**ZIEL DER AUFGABE:**
Beantworte die folgenden Fragen zum Textauszug über Ölfirmen und Klimaschutz:
1. Welcher Anteil der weltweit verbleibenden Kohle und welcher Anteil des Erdöls und Erdgases müssen laut der 2021 veröffentlichten Untersuchung bis 2050 unter der Erde bleiben?
2. Welchen Betrag sollen die kanadischen Steuerzahler nach Ansicht amerikanischer Investoren zahlen?
3. Welche Pläne hatte die Regierung von Québec abgelehnt?

Ölfirmen torpedieren weiter Klimaschutz

Trotz Entlarvung wg. Fake-News

Um die Erderwärmung bei 1,5 °C zu stoppen und einen katastrophalen Klimawandel abzuwenden, müssen Opfer gebracht werden. Insbesondere müssen die Unternehmen für fossile Brennstoffe auf potenzielle Einnahmen verzichten, um einen lebenswerten Planeten zu erhalten, schreibt Jack Marley, Redakteur für Energie und Umwelt im „Imagine“-Newsletter von The Conversation. Diese Woche befasst sich das Portal mit der Frage, wie gesetzliche Entschädigungen für Investoren in Kohle, Öl und Gas den Klimaschutz dennoch weiterhin blockieren.

Anti-TTIP- und -Ceta-Demo (inkl. ISDS) – Foto © Gerhard Hofmann, Agentur Zukunft, für Solarify

Laut einer 2021 veröffentlichten Untersuchung müssen 90 % der weltweit verbleibenden Kohle und 60 % des Erdöls und Erdgases bis 2050 unter der Erde bleiben, anstatt ausgegraben und verkauft zu werden. Aber da so viel Geld auf dem Spiel steht, stellt sich die fossile Brennstoffindustrie auf einen langen Kampf ein.

„20 Milliarden US-Dollar: So viel sollten nach Ansicht amerikanischer Investoren die kanadischen Steuerzahler berappen, um sie für ihr gescheitertes Vorhaben zu entschädigen, eine Flüssigerdgasanlage (LNG) in Québec zu entwickeln“, sagt Kyla Tienhaara, Canada Research Chair in Economy and Environment an der Queen’s University, Ontario. „Das ist fast ein Fünftel des gesamten Provinzhaushalts für dieses Jahr.“ Die Regierung von Québec hatte Pläne zum Bau eines Hafens abgelehnt, in dem große Schiffe LNG, einen fossilen Brennstoff, be- und entladen, mit der Begründung, dass dies die Emissionen von Treibhausgasen, die den Klimawandel vorantreiben, erhöhen würde, erklärt Tienhaara.

**MATERIAL:**
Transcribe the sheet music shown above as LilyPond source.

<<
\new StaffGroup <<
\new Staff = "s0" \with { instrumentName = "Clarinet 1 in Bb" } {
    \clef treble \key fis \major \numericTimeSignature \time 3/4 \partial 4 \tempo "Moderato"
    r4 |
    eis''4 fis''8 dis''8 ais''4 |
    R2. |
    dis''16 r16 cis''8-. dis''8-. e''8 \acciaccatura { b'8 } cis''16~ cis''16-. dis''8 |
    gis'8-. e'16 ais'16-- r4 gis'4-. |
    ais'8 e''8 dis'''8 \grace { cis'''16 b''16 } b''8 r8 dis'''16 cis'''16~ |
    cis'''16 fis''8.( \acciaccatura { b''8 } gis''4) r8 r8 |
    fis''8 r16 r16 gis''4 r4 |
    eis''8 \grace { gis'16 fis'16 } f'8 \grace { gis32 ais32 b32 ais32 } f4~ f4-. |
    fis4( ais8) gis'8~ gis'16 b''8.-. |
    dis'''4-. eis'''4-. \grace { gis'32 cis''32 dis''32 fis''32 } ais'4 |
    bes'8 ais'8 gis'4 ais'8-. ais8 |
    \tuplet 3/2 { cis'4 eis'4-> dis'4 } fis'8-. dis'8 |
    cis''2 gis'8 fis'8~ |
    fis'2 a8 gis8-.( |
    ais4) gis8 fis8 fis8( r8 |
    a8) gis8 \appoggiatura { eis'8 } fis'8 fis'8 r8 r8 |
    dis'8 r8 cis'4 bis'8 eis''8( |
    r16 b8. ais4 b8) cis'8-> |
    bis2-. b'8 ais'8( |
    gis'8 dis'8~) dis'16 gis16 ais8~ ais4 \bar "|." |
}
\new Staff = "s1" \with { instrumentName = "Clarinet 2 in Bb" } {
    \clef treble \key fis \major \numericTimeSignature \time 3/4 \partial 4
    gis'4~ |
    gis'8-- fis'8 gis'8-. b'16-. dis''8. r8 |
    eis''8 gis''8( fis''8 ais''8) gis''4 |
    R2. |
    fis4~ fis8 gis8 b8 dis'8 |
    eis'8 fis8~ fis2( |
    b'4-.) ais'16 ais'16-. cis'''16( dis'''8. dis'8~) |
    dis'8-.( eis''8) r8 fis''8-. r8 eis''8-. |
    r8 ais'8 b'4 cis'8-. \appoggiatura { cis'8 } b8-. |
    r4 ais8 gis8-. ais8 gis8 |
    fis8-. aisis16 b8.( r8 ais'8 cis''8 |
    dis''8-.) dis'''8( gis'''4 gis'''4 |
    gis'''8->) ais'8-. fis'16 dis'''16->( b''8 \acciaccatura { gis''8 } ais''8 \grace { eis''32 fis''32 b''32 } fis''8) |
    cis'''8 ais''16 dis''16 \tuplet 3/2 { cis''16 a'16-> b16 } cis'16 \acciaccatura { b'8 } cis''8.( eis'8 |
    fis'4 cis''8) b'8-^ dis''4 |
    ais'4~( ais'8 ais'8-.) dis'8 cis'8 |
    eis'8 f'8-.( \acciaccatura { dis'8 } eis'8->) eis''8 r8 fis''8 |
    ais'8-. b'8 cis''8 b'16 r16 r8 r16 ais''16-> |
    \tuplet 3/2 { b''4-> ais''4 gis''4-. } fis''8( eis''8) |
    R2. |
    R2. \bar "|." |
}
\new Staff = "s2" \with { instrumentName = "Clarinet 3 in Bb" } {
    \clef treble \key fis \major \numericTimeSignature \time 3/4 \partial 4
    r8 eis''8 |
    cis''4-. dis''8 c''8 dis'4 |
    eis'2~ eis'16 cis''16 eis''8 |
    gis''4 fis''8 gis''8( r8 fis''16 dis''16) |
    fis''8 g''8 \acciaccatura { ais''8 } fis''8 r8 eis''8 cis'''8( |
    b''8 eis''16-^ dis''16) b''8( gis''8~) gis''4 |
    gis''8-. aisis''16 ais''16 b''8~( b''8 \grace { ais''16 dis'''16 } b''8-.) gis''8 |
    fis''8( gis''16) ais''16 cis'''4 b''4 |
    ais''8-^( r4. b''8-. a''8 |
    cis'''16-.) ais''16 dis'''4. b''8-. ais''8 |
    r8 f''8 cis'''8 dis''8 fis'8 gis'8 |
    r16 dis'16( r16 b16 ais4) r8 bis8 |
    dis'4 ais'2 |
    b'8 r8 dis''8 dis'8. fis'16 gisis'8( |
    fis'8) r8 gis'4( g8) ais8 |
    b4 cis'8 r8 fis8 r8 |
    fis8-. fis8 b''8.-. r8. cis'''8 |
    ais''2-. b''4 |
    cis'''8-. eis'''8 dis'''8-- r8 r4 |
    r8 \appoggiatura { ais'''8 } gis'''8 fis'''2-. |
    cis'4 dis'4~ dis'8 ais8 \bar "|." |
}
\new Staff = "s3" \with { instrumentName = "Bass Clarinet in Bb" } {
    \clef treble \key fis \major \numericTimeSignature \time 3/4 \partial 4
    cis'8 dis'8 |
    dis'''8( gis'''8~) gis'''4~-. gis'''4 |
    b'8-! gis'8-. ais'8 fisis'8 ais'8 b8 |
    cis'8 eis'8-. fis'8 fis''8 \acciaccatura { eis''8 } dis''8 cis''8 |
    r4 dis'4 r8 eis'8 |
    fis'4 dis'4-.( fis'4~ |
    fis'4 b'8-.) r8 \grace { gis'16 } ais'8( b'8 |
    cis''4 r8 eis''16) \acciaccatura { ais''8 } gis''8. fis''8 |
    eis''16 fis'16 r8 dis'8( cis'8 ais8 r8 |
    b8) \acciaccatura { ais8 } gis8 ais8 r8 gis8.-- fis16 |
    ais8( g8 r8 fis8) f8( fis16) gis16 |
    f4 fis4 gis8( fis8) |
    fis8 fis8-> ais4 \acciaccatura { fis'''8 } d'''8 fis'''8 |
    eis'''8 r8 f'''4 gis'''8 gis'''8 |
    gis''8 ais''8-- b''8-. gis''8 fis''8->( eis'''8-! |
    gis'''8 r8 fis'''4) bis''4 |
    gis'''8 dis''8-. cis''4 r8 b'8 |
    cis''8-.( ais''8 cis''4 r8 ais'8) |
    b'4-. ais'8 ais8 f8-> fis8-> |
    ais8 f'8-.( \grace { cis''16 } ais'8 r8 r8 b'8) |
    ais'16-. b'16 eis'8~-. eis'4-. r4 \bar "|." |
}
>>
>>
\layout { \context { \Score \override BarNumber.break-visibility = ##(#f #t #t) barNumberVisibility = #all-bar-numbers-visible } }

**MUSTERLÖSUNG:**
1. 90 % der Kohle sowie 60 % des Erdöls und Erdgases.
2. 20 Milliarden US-Dollar.
3. Den Bau eines Hafens, in dem große Schiffe LNG be- und entladen.